**Description of the task:** What lines below contain the word "views"? Please pull each one out.

══ Data excerpts ══

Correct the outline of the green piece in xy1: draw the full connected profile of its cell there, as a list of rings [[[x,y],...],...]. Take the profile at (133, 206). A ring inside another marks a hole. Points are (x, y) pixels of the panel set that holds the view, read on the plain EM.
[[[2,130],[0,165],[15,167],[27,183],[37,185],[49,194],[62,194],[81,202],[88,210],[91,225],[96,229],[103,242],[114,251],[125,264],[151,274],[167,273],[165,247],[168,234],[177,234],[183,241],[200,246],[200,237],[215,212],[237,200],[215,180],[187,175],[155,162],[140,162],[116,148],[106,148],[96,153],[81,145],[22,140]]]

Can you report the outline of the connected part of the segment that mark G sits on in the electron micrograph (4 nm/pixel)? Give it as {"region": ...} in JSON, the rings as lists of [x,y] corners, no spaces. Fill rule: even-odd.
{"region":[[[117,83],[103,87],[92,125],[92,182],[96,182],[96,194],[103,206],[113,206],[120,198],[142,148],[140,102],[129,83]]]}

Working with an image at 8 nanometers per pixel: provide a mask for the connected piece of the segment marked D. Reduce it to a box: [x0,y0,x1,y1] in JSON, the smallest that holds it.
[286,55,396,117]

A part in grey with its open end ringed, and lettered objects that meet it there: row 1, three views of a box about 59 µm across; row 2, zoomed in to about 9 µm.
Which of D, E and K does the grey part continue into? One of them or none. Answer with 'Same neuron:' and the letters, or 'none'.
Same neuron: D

═══
══ Data excerpts ══

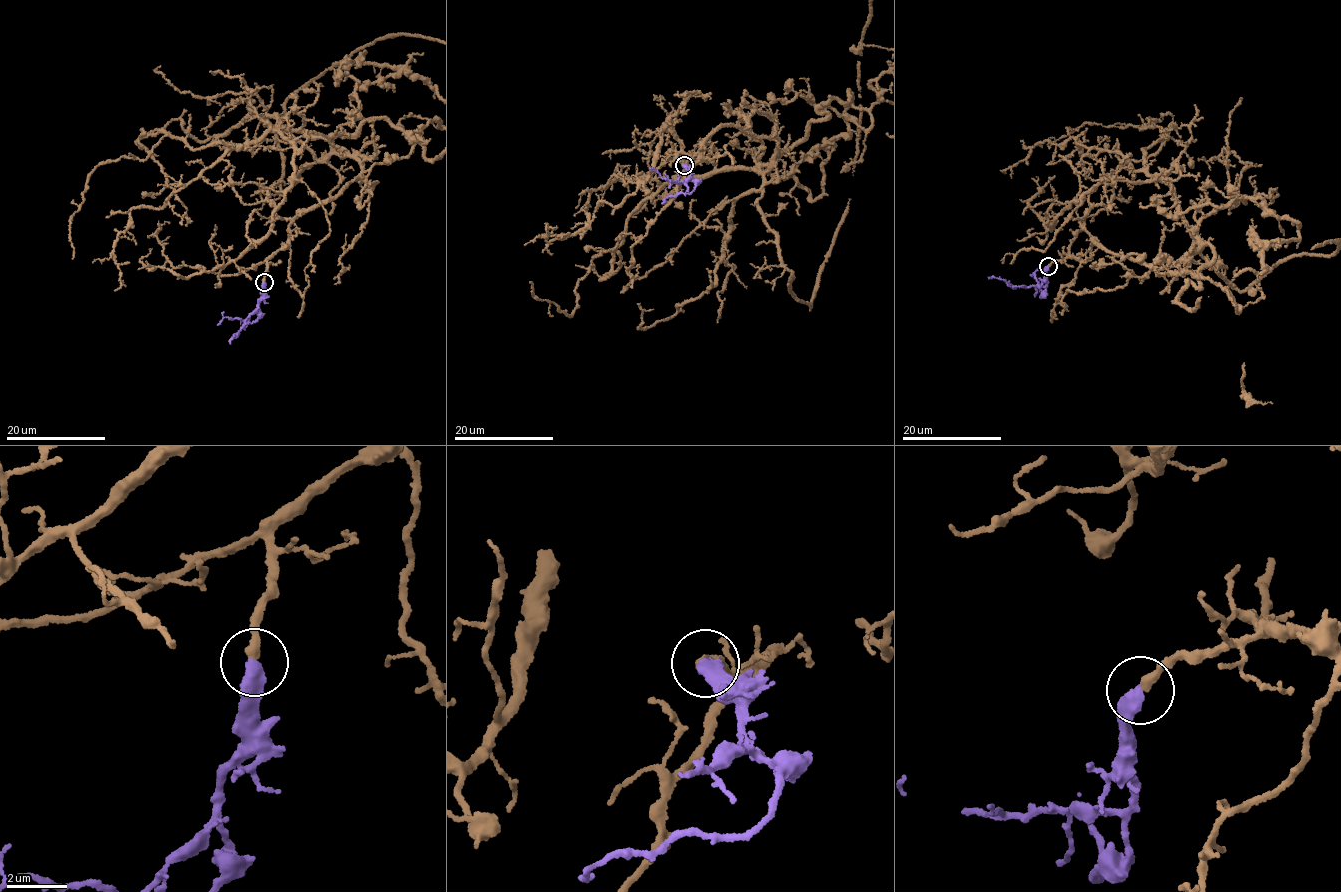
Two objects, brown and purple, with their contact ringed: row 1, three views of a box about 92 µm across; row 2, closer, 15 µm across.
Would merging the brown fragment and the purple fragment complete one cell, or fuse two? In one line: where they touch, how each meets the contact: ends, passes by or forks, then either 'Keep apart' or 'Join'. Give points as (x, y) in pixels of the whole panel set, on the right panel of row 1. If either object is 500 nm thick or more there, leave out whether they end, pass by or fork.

═══

**Exercise result:**
A part in grey with its open end ringed, and lettered objects that meet it there: row 1, three views of a box about 59 µm across; row 2, zoomed in to about 9 µm.
Two objects, brown and purple, with their contact ringed: row 1, three views of a box about 92 µm across; row 2, closer, 15 µm across.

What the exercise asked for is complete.